Following cessation of acute provoked seizures without evidence of neonatal-onset epilepsy, discontinue ASMs before discharge home, regardless of MRI or EEG findings. 5

  • This applies to acute symptomatic seizures (e.g., HIE, stroke, infection) 5
  • Neonatal-onset epilepsy requires long-term treatment with different considerations 9

Seizure Burden and Outcome

Treating neonatal seizures (including electrographic-only seizures) to achieve lower seizure burden is associated with improved outcomes. 5

  • Clinical control of seizures is achieved in >80% of cases, but electrical seizure control occurs in only 62.5% 6
  • Higher significant association exists between favorable response to treatment and normal neurological examination at discharge and at 1 year of age 6
  • Early identification and treatment are critical for long-term outcomes in acute symptomatic seizures 9

Critical Pitfalls to Avoid

  • Do not rely on clinical observation alone: 42.9% of neonates have electroclinical dissociation; continuous video-EEG is mandatory 6
  • Do not assume clinical seizure cessation equals electrical seizure cessation: Only 62.5% achieve electrical control despite clinical control 6
  • Do not perform lumbar puncture in comatose infants without experienced physician evaluation: Risk of herniation 2
  • Do not delay airway management: Respiratory depression is the primary risk with benzodiazepines and barbiturates 8
  • Do not continue ASMs indefinitely for acute symptomatic seizures: Discontinue before discharge if no evidence of neonatal-onset epilepsy 5

References

Guideline

Neonatal Seizure Etiologies

Praxis Medical Insights: Practical Summaries of Clinical Guidelines, 2025

Guideline

Guideline Directed Topic Overview

Dr.Oracle Medical Advisory Board & Editors, 2025

Research

Current Overview of Neonatal Convulsions.

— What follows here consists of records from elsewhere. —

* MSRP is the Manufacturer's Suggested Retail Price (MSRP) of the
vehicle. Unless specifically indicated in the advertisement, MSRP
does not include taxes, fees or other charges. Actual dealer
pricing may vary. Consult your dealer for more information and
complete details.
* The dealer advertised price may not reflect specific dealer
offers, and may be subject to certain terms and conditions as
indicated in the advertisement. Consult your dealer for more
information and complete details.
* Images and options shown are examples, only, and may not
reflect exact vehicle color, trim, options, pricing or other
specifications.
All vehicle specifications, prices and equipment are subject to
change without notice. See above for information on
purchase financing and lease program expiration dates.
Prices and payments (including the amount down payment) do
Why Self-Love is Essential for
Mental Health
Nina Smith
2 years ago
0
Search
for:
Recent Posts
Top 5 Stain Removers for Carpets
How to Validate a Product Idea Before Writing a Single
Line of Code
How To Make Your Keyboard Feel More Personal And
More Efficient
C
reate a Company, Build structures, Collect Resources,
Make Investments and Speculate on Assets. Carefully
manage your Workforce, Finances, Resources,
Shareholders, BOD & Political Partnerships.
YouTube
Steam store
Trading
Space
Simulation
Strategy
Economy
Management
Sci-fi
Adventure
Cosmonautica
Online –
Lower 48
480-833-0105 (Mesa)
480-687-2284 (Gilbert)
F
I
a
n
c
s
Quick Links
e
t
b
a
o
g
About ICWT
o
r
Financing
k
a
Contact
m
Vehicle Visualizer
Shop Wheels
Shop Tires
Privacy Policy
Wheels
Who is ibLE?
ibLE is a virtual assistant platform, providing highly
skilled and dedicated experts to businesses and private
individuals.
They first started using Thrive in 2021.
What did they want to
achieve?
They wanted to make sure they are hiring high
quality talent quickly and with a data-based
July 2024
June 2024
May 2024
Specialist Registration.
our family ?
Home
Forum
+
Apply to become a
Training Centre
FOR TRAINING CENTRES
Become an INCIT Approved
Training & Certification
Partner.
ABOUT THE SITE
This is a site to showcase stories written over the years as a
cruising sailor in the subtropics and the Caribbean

Sisli Etfal Hastanesi tip bulteni, 2019

Guideline

Management of Neonatal Seizures

Praxis Medical Insights: Practical Summaries of Clinical Guidelines, 2025

Professional Medical Disclaimer

This information is intended for healthcare professionals. Any medical decision-making should rely on clinical judgment and independently verified information. The content provided herein does not replace professional discretion and should be considered supplementary to established clinical guidelines. Healthcare providers should verify all information against primary literature and current practice standards before application in patient care. Dr.Oracle assumes no liability for clinical decisions based on this content.